On 2021/7/30 下午2:00, NeilBrown wrote:
On Fri, 30 Jul 2021, Qu Wenruo wrote:
On 2021/7/30 下午1:25, Qu Wenruo wrote:
On 2021/7/30 上午10:36, NeilBrown wrote:
I've been pondering all the excellent feedback, and what I have learnt
from examining the code in btrfs, and I have developed a different
perspective.
Great! Some new developers into the btrfs realm!
Maybe "subvol" is a poor choice of name because it conjures up
connections with the Volumes in LVM, and btrfs subvols are very different
things. Btrfs subvols are really just subtrees that can be treated as a
unit for operations like "clone" or "destroy".
As such, they don't really deserve separate st_dev numbers.
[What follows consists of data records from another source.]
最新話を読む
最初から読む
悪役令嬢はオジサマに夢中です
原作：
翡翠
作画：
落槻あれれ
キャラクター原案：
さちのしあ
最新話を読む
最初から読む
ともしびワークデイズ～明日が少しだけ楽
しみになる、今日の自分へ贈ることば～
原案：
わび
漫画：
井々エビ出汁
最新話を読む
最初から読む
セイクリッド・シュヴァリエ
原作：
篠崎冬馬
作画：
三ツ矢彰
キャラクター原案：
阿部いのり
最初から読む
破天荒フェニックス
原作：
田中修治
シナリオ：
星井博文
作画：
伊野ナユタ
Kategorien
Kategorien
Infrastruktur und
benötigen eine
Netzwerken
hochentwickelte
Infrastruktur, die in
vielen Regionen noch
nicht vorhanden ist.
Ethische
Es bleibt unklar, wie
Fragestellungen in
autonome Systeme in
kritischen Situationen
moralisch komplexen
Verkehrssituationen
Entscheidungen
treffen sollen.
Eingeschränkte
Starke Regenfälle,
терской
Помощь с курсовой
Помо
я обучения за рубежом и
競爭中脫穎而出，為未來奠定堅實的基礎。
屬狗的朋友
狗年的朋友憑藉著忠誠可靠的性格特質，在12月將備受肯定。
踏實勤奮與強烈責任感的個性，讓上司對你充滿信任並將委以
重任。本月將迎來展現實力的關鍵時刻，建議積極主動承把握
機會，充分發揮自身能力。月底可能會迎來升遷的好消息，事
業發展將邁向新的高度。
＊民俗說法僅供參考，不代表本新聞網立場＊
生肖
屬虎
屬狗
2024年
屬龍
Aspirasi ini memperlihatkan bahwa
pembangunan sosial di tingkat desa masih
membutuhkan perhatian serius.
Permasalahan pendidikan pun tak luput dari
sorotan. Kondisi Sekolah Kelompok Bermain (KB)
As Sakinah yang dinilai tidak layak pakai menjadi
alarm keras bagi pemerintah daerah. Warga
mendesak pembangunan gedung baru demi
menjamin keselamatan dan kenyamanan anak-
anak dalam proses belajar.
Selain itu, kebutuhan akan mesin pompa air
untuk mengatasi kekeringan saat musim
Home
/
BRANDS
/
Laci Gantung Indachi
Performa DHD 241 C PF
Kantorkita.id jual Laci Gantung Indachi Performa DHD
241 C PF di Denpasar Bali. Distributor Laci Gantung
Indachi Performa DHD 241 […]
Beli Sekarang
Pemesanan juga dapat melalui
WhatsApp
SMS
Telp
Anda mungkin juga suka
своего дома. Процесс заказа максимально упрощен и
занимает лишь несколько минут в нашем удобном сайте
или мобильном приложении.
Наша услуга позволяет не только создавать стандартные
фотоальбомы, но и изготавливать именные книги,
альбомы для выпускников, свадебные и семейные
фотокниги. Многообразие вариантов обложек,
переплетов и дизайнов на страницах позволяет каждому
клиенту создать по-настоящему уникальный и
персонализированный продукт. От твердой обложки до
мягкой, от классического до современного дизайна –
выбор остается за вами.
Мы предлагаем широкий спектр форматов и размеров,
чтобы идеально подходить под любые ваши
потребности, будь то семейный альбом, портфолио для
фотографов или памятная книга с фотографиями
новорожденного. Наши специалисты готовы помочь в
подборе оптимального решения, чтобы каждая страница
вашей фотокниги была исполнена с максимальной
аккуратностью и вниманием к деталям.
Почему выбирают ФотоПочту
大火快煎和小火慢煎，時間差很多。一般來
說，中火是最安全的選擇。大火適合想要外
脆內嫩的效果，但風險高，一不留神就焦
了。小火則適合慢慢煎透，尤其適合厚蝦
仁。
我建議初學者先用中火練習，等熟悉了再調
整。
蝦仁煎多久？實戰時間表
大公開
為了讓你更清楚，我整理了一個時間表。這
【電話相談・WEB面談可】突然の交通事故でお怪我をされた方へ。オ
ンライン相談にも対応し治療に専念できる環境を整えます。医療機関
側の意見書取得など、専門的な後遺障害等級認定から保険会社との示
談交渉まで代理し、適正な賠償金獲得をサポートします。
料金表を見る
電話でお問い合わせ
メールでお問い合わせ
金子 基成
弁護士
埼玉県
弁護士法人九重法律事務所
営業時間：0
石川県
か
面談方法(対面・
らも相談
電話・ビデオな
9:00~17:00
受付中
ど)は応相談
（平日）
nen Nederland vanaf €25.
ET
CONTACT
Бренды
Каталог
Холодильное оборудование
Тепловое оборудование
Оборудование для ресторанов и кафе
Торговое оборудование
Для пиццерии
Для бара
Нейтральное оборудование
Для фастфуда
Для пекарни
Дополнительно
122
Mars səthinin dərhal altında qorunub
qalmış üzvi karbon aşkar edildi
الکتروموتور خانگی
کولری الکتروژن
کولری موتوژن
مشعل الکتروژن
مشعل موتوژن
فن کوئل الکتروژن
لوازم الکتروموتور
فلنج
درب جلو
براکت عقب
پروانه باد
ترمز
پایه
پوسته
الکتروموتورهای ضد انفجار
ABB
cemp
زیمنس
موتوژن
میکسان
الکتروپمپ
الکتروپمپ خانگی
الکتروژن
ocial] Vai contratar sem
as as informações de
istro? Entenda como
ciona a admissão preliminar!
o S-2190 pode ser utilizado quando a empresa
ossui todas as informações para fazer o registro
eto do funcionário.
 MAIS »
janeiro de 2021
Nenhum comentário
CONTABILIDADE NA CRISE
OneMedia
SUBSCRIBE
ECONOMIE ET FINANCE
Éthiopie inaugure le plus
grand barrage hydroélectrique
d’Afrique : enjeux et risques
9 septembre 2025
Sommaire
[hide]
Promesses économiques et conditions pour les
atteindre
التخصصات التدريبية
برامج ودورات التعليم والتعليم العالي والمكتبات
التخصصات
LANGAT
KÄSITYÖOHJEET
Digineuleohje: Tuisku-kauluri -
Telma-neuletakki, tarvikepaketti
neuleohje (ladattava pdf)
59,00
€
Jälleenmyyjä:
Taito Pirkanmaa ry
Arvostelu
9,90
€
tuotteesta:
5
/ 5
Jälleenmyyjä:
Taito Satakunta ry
Maybe the different st_dev numbers were introduced as a "cheap" way to
extend to size of the inode-number space. Like many "cheap" things, it
has hidden costs.
Forgot another problem already caused by this st_dev method.
Since btrfs uses st_dev to distinguish them its inode name space, and
st_dev is allocated using anonymous bdev, and the anonymous bdev poor
has limited size (much smaller than btrfs subvolume id name space), it's
already causing problems like we can't allocate enough anonymous bdev
for each subvolume, and failed to create subvolume/snapshot.
What sort of numbers do you see in practice? How many subvolumes and how
many inodes per subvolume?
Normally the "live"(*) subvolume numbers are below the minor dev number
range (1<<20), thus not a big deal.
*: Live here means the subvolume is at least accessed once. Subvolume
exists but never accessed doesn't get its anonymous bdev number allocated.
But (1<<20) is really small compared some real-world users.
Thus we had some reports of such problem, and changed the timing to
allocate such bdev number.
If we allocated some number of bits to each, with over-allocation to
allow for growth, could we fit both into 64 bits?
I don't think it's even possible, as currently we use u32 for dev_t,
which is already way below the theoretical limit (U64_MAX - 512).
Thus AFAIK there is no real way to solve it right now.
Thanks,
Qu
NeilBrown
Thus it's really a time to re-consider how we should export this info to
user space.
Thanks,
Qu